On Fri, 15 Mar 2013 09:36:41 -0500, Joel C. Ewing wrote:

>Are there semantic rules in shell scripts covering whether multiple
>usages of "date" return consistent values (as there are for date/time
>functions within a single REXX statement)?  If not, any script  with

No.  But the format string for date(1) may be as complex as desired
so the programmer can in a single command extract the date in a
format suitable for testing and another suitable for display.  Even
as in Rexx multiple calls to DATE() in a single phrase (beware the
distinction between "phrase" and "statement") return consistent
values.

>multiple "date" commands like the "long" example given will potentially
>fail if the midnight boundary is crossed during execution as the Y, m,
>and d values returned may increment from one invocation to the next and
>not all of the values  examined are guaranteed to be consistent with a
>
He should have used a single call to date(1) and parsed the result.

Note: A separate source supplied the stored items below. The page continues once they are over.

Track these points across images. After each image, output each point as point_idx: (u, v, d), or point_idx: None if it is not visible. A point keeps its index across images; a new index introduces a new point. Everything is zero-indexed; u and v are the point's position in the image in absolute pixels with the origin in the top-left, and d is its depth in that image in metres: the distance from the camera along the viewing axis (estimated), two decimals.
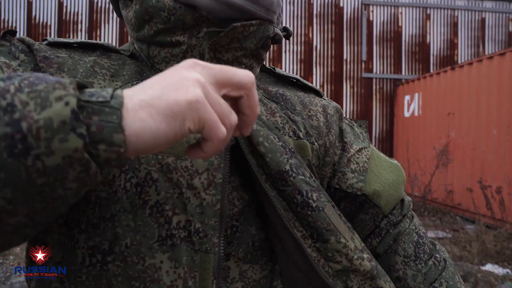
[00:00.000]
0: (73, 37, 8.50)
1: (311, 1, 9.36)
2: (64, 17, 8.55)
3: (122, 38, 8.49)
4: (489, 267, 4.20)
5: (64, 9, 8.55)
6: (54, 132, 0.31)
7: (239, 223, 0.56)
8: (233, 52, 0.55)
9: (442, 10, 10.16)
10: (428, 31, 10.02)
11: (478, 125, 6.23)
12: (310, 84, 0.69)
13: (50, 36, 8.50)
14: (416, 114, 8.35)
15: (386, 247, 0.66)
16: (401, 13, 9.97)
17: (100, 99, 0.34)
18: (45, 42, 0.55)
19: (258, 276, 0.57)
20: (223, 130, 0.36)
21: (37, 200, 0.33)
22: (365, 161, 0.67)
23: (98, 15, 8.64)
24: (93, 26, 8.62)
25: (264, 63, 0.65)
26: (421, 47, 9.90)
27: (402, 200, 0.70)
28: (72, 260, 0.50)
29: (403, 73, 9.84)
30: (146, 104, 0.34)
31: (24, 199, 0.32)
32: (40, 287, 0.51)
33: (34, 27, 8.44)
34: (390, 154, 9.44)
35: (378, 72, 9.70)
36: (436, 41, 9.97)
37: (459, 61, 9.88)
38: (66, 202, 0.35)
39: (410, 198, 0.73)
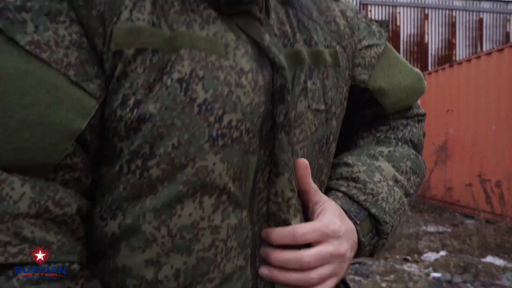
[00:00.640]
0: None
1: None
2: None
3: None
4: (489, 259, 4.19)
5: None
6: None
7: None
8: None
9: (440, 10, 10.22)
10: (426, 31, 10.07)
11: (476, 121, 6.24)
12: None
13: None
14: None
15: (368, 142, 0.70)
16: (399, 12, 10.03)
17: None
18: None
19: None
20: None
21: None
22: (373, 57, 0.67)
23: None
24: None
25: None
26: (419, 46, 9.95)
27: (410, 108, 0.71)
28: (108, 170, 0.49)
29: None
30: None
31: None
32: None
33: None
34: None
35: None
36: (434, 41, 10.02)
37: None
38: None
39: (423, 111, 0.73)
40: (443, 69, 7.42)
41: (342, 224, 0.55)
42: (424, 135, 0.74)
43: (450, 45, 10.16)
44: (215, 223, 0.50)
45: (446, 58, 10.03)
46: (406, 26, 10.02)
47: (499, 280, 3.72)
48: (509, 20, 10.22)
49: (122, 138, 0.47)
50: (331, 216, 0.55)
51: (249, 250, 0.53)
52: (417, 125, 0.72)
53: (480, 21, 10.21)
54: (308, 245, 0.53)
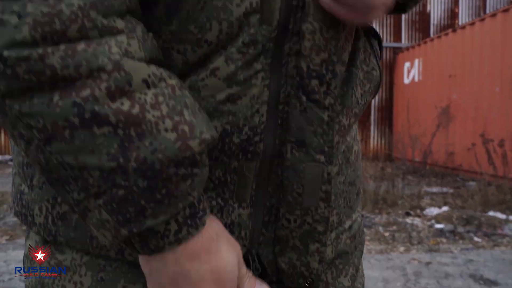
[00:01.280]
0: None
1: None
2: None
3: None
4: (491, 213, 4.18)
5: None
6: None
7: None
8: None
9: None
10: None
11: (480, 84, 6.18)
12: None
13: None
14: (416, 80, 8.29)
15: None
16: None
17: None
18: None
19: None
20: None
21: None
22: None
23: None
24: None
25: None
26: (421, 16, 9.80)
27: None
28: None
29: (403, 42, 9.75)
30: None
31: None
32: None
33: None
34: (390, 122, 9.41)
35: None
36: (436, 10, 9.87)
37: None
38: None
39: None
40: (446, 34, 7.32)
41: None
42: None
43: (452, 15, 10.01)
44: None
45: (449, 27, 9.90)
46: None
47: (502, 230, 3.72)
48: None
49: None
50: None
51: None
52: None
53: None
54: None
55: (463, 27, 6.85)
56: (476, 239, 3.52)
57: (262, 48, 0.42)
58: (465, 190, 5.26)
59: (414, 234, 3.63)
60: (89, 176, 0.35)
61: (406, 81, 8.72)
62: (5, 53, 0.32)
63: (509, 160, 5.29)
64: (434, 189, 5.40)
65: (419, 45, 8.37)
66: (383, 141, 9.66)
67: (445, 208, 4.38)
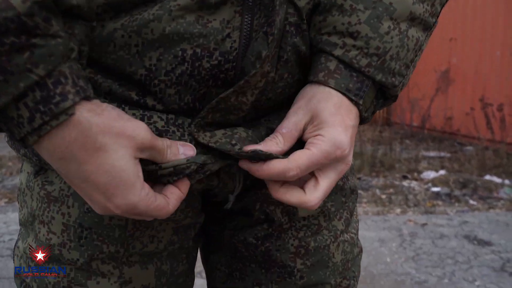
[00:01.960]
0: None
1: None
2: None
3: None
4: (488, 177, 4.21)
5: None
6: None
7: None
8: None
9: None
10: None
11: (481, 48, 6.09)
12: None
13: None
14: None
15: None
16: None
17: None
18: None
19: None
20: None
21: None
22: None
23: None
24: None
25: None
26: None
27: None
28: None
29: None
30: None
31: None
32: None
33: None
34: None
35: None
36: None
37: None
38: None
39: None
40: None
41: (345, 137, 0.46)
42: None
43: None
44: None
45: None
46: None
47: (497, 194, 3.75)
48: None
49: None
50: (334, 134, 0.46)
51: None
52: None
53: None
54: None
55: None
56: (471, 202, 3.56)
57: None
58: (462, 155, 5.29)
59: (410, 196, 3.66)
60: None
61: None
62: None
63: (507, 125, 5.28)
64: (432, 153, 5.42)
65: None
66: None
67: (442, 172, 4.41)
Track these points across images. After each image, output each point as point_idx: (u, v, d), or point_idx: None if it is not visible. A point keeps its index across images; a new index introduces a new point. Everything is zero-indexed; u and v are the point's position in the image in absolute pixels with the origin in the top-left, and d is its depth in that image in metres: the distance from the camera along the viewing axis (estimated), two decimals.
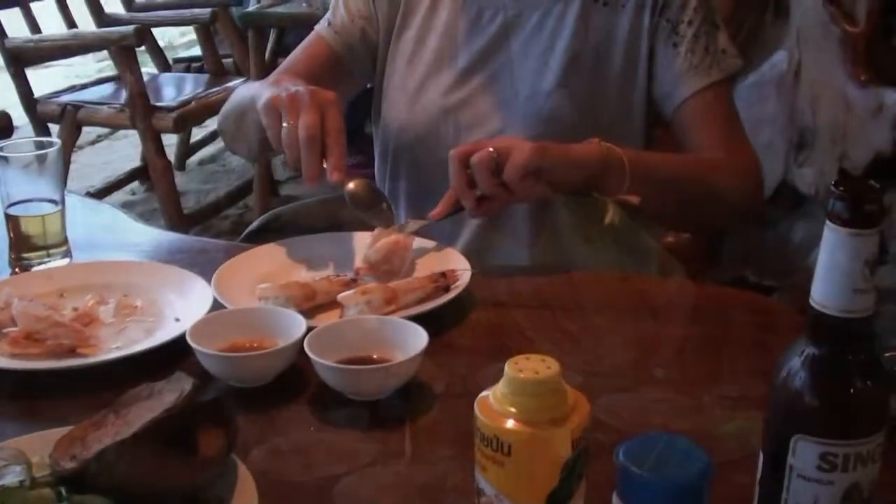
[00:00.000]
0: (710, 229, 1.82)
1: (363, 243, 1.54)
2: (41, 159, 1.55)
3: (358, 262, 1.50)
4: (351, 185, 1.55)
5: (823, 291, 0.83)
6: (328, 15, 1.87)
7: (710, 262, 2.80)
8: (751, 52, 3.08)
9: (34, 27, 4.58)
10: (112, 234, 1.77)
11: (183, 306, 1.40)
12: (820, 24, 2.77)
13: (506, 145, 1.45)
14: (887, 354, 1.17)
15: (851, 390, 0.83)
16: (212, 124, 5.51)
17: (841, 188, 0.81)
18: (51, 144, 1.57)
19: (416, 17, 1.80)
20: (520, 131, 1.64)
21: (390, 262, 1.48)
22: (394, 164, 1.82)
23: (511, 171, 1.44)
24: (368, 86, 1.89)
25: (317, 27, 1.87)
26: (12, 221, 1.57)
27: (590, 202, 1.55)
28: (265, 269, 1.50)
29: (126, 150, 5.89)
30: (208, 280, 1.43)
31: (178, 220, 4.26)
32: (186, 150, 5.48)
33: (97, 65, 7.89)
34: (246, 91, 1.73)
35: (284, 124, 1.47)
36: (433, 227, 1.63)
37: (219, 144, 5.80)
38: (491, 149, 1.44)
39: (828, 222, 0.82)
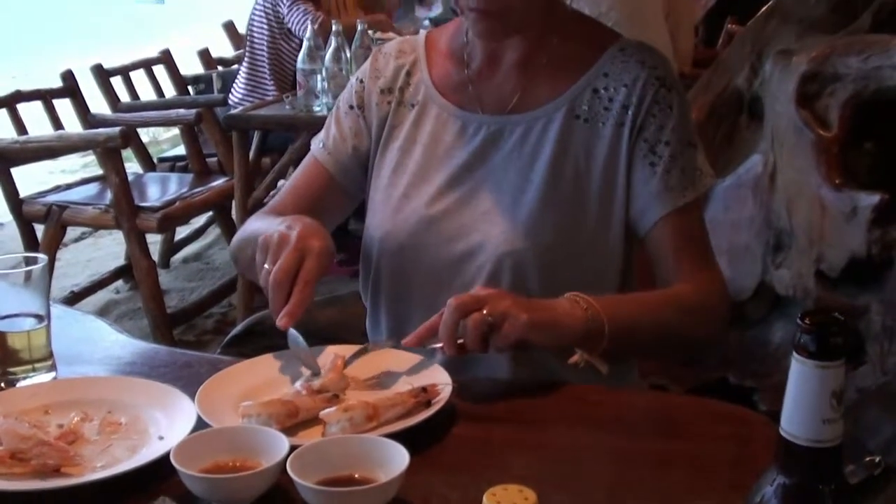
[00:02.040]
0: (676, 358, 1.84)
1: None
2: (28, 275, 1.57)
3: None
4: (291, 331, 1.58)
5: (792, 421, 0.85)
6: (322, 135, 1.92)
7: (691, 364, 2.83)
8: (726, 155, 3.14)
9: (20, 128, 4.63)
10: (96, 347, 1.78)
11: (167, 424, 1.41)
12: (794, 128, 2.83)
13: (502, 311, 1.45)
14: (866, 459, 1.18)
15: None
16: (196, 222, 5.58)
17: (807, 321, 0.84)
18: (36, 260, 1.59)
19: (402, 129, 1.84)
20: (501, 243, 1.67)
21: (336, 385, 1.49)
22: (376, 271, 1.84)
23: (501, 342, 1.46)
24: None
25: (313, 148, 1.92)
26: None
27: None
28: (249, 384, 1.51)
29: (110, 247, 5.92)
30: (192, 395, 1.44)
31: (162, 319, 4.28)
32: (171, 247, 5.51)
33: (82, 160, 7.95)
34: (258, 223, 1.78)
35: (266, 266, 1.55)
36: None
37: (202, 242, 5.84)
38: (485, 311, 1.45)
39: (795, 354, 0.84)
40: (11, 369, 1.59)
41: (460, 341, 1.48)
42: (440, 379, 1.48)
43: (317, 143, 1.92)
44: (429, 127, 1.82)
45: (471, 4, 1.68)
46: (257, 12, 5.44)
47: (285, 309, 1.51)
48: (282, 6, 5.32)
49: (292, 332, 1.58)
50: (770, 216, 2.92)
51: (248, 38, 5.53)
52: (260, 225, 1.75)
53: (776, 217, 2.89)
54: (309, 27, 4.36)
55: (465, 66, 1.82)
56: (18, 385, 1.57)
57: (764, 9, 3.34)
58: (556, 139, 1.73)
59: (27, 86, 4.89)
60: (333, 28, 4.20)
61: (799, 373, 0.84)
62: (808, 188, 2.75)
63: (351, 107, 1.89)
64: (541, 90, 1.76)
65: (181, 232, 5.60)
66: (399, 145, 1.83)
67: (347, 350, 1.59)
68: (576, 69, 1.76)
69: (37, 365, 1.60)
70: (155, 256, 4.63)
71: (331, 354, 1.58)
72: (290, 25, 5.32)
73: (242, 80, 5.49)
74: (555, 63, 1.76)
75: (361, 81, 1.90)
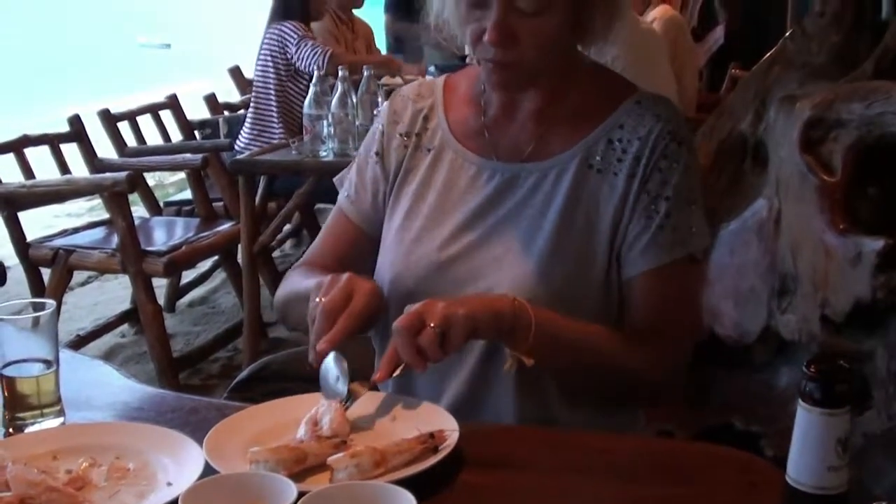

>single date.  For example, if consistency is not guaranteed, the test
>for day "01" may run while the date is last day of month, and subsequent
>code which presumes "not day 01" may run after the date has actually
>changed to day "01".
>  
The same hazard exists in Rexx or any language.  Suppose you are logging
transactions in data sets separated by months.  Regardless in which order
you perform the operations, it's possible that a March transaction be recorded
in April's log or an April transaction in March's log.  The best you can do
is to extract the date, strictly, only once per transaction, and use that
date both in the report headers and in selection of the log data set.

>The example also demonstrates why one really needs some simple command
>option to do date offsets, as there is no way one can be certain code of
>this complexity has no syntactic errors just by a visual inspection, and
>I suspect shell script execution wouldn't necessarily warn of all errors
>in parts of the statement that are not actually executed during a
>particular invocation.
>   
That's what I thought.

>On 03/14/2013 03:16 PM, Rafal Hanzel ZETO Katowice wrote:
>> Yes, You're right.
>>
>> In this situation you need pretty simple script or something like
>> this: long "single command" tested on my linux
>>
>> if [ `date +%d` -ne 01 ]; then echo "`date +%Y%m%d` - 1" | bc; elif [
>> `date +%m` -ne 01 ]; then echo $(echo $(date +%Y) $(echo $(date +%m) )
>> $(cal $(echo "$(date +%m) -1" | bc)  $(date +%Y) | tr -d '\n' | tr -d
>> ' ' | tail -c 2) | tr -d ' ') - 100 | bc; else echo $(echo $(date +%Y)
>> 12  $(cal 12  $(echo "$(date +%Y) -1" |bc ) | tr -d '\n' | tr -d ' ' |
>> tail -c 2) | tr -d ' ') - 10000 | bc; fi
>>
>>
>> I can't try this in USS now, but I hope it works
>> 
And I hope you're not designing any airliners I fly on.